### [Aim 1]
According to the passage on double jeopardy, which case clarifies that the Blockburger test is only a presumption of legislative intent within a single prosecution?

### [Source document]
--- BEGIN ---
But the law has settled to look like the following: Blockburger provides the definitional “same offense” rule for serial prosecutions (again, Gore). However, clarifies Missouri v. Hunter, 459 U.S. 359 (1983), within a single prosecution, the Blockburger test is merely a presumption of legislative intent, meaning a canon of statutory construction—there is no double jeopardy issue. Here are the Hunter Court’s words:

“Where, as here, a legislature specifically authorizes cumulative punishment under two statutes, regardless of whether those two statutes proscribe the ‘same’ conduct under Blockburger, a court’s task of statutory construction is at an end and the prosecutor may seek and the trial court or jury may impose cumulative punishment under such statutes in a single trial.”

As for a single trial, then, whatever penalty a legislature could proscribe via a single conviction, it constitutionally can choose to proscribe via two.
--- END ---
### [Records for this task]
--- BEGIN ---
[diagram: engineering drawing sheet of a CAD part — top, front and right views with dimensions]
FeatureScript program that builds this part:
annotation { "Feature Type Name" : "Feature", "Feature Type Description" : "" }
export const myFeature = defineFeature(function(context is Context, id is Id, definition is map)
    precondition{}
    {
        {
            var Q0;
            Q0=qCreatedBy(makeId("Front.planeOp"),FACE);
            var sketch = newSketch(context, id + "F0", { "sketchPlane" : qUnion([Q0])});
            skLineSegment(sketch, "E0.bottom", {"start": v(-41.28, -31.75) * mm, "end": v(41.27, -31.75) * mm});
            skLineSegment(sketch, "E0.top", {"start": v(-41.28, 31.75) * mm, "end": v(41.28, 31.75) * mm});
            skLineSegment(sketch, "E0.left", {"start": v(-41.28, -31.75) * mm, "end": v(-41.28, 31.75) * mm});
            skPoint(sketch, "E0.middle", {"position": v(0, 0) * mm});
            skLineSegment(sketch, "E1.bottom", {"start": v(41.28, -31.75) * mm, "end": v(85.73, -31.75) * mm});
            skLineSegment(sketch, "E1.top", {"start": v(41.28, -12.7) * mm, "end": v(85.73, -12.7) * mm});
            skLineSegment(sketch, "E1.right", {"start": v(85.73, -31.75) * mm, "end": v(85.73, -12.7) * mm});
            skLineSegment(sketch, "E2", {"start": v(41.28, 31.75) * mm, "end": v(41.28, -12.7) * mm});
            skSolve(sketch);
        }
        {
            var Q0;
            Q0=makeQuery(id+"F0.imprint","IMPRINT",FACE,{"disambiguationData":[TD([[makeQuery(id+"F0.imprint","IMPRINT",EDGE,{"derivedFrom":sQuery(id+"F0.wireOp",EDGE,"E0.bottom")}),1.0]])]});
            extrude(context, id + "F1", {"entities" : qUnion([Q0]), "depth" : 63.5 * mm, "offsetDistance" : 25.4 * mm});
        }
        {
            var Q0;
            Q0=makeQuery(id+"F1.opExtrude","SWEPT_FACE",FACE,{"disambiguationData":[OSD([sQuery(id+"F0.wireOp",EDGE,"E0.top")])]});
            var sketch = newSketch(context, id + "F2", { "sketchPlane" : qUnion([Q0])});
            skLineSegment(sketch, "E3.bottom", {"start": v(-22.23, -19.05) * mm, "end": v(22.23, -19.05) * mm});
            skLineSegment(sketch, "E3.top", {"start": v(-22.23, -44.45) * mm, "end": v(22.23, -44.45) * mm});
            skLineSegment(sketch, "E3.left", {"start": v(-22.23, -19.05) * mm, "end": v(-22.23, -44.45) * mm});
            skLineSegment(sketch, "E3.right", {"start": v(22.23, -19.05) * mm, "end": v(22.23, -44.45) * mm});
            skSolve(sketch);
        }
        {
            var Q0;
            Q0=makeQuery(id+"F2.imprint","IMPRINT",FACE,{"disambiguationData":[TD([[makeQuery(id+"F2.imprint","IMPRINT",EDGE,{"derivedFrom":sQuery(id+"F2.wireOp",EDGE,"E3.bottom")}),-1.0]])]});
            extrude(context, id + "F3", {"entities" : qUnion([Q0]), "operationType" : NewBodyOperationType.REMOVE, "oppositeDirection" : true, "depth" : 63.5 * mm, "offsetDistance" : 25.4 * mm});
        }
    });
--- END ---
--- BEGIN ---
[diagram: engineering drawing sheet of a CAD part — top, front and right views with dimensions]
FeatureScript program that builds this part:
--- END ---
--- BEGIN ---
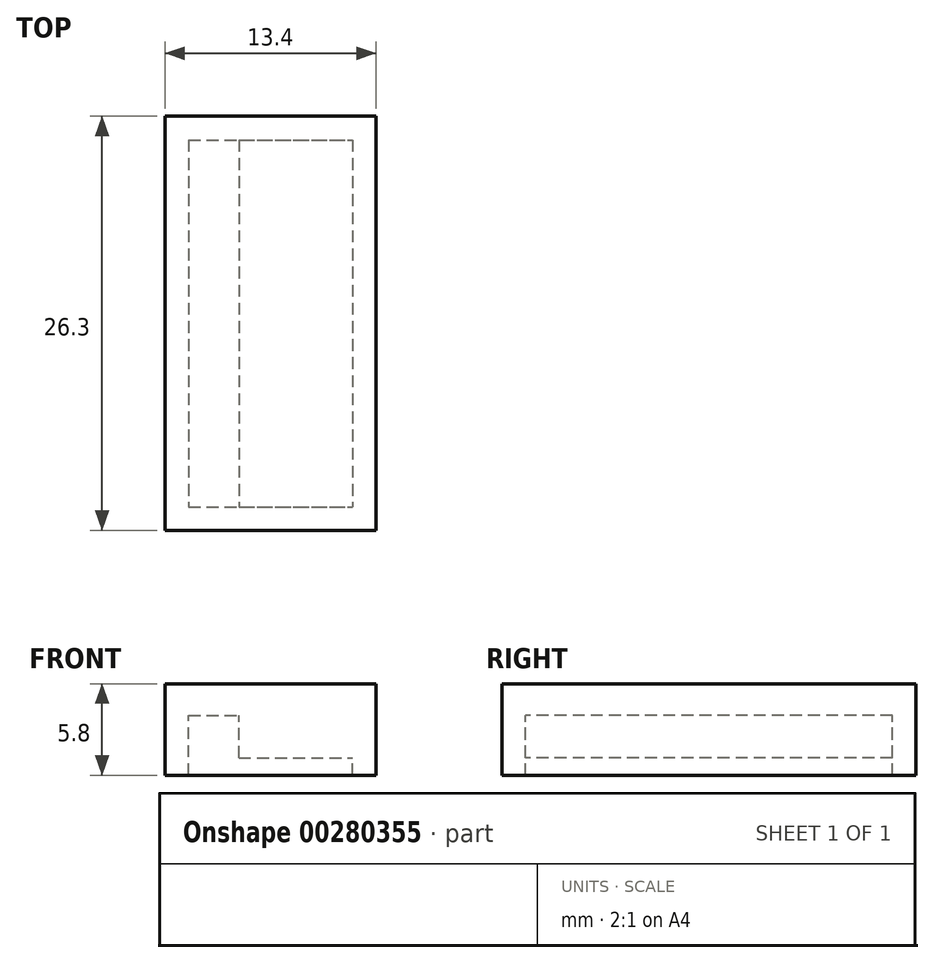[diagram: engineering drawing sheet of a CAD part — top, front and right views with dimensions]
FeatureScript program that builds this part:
--- END ---
### [Aim 2]
State how many lines in the rows above contain the string "left". Give the number only.

### [Right answer 1]
Missouri v. Hunter, 459 U.S. 359 (1983).

### [Right answer 2]
2